── Data provided ──
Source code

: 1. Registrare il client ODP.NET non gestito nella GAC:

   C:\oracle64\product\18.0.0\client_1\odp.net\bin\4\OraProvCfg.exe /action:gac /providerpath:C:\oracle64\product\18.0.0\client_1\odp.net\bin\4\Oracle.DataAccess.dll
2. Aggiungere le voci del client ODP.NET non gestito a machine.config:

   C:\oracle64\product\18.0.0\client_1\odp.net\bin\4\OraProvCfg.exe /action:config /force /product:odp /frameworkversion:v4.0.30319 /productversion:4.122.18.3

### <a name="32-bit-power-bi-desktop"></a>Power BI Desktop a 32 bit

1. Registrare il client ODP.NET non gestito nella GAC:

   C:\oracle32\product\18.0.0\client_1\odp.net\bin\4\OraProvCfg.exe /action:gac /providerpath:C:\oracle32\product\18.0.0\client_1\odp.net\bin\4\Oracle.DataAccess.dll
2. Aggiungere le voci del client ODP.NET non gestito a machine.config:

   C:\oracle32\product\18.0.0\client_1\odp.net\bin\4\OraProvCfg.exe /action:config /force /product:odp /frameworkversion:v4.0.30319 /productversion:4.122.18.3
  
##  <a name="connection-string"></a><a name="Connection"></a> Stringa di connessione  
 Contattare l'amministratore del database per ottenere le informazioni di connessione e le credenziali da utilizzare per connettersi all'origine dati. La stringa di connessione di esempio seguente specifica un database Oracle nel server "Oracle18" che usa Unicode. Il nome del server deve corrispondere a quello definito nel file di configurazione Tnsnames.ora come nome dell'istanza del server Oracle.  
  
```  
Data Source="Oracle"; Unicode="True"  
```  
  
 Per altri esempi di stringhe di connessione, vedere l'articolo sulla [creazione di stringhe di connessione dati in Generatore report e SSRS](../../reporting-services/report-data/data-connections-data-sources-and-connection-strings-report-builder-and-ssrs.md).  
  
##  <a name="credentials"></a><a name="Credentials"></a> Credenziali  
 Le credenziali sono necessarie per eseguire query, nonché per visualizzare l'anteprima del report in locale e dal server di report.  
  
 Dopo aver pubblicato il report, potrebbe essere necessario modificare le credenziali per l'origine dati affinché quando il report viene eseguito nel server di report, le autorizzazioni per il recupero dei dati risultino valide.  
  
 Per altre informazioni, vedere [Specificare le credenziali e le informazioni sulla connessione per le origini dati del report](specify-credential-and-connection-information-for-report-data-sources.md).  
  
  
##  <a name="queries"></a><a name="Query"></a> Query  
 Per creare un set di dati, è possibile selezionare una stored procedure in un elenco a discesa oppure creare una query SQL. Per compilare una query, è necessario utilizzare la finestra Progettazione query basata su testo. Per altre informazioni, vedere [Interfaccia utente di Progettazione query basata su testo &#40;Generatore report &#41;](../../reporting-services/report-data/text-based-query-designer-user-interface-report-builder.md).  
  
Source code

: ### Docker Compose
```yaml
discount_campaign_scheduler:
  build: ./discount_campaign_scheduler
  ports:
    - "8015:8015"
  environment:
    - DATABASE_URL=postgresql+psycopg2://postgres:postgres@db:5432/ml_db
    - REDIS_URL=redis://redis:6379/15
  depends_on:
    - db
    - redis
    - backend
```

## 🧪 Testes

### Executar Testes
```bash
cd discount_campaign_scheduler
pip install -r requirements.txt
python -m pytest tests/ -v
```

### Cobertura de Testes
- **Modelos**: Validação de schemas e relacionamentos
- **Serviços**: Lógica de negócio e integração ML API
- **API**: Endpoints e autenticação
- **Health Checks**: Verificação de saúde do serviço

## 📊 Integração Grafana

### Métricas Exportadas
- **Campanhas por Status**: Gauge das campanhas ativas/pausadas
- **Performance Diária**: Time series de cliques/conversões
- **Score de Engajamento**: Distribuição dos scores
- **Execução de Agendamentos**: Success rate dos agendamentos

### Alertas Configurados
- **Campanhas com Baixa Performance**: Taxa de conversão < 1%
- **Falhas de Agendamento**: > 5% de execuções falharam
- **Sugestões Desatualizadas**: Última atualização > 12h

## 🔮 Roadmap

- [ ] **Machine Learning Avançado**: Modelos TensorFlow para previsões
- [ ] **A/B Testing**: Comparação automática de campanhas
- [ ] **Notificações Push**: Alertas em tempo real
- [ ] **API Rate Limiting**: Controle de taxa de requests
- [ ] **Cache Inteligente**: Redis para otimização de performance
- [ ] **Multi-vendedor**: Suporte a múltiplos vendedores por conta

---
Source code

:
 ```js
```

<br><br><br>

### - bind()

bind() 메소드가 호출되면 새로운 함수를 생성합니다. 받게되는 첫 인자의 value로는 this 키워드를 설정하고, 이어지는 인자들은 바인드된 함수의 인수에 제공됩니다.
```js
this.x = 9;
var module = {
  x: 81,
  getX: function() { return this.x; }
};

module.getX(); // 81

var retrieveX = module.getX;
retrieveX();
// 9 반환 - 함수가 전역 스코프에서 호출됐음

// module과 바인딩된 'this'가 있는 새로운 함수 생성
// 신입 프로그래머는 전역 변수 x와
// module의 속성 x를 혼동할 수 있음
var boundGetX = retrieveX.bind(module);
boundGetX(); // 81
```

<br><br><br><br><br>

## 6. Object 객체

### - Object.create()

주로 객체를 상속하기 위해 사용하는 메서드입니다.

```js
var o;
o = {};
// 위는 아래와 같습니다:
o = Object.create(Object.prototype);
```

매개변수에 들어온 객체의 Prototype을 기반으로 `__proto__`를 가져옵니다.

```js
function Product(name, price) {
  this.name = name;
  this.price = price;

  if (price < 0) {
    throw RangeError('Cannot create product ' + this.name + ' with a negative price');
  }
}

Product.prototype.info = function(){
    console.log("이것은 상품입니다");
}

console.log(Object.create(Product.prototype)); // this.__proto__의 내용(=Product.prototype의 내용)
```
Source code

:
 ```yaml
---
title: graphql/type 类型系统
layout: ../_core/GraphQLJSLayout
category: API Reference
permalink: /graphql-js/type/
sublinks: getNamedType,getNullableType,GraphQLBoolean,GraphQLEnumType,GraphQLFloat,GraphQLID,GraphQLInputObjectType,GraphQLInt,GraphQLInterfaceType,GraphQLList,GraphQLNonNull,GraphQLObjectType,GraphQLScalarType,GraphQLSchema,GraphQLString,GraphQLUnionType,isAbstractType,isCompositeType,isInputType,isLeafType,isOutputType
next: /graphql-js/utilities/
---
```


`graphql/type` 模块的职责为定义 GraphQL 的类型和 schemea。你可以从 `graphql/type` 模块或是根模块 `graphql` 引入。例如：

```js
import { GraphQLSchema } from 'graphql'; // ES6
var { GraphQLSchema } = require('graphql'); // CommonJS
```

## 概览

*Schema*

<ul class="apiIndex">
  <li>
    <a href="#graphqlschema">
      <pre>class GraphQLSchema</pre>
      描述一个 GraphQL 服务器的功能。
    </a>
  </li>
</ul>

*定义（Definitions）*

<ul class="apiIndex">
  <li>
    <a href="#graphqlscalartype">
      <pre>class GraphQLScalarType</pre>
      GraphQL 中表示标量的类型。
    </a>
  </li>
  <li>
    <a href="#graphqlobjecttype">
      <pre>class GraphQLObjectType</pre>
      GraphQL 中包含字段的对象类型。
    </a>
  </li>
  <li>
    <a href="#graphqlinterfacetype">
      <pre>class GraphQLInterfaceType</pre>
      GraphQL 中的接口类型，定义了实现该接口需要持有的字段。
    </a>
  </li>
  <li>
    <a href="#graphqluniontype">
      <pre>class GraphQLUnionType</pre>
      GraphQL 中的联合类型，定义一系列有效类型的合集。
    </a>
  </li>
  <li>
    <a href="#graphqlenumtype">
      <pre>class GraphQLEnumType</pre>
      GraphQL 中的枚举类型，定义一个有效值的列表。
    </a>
───
• **What to produce**
If a line above holds the word "href", copy it.

• **Exercise output**
    <a href="#graphqlschema">
    <a href="#graphqlscalartype">
    <a href="#graphqlobjecttype">
    <a href="#graphqlinterfacetype">
    <a href="#graphqluniontype">
    <a href="#graphqlenumtype">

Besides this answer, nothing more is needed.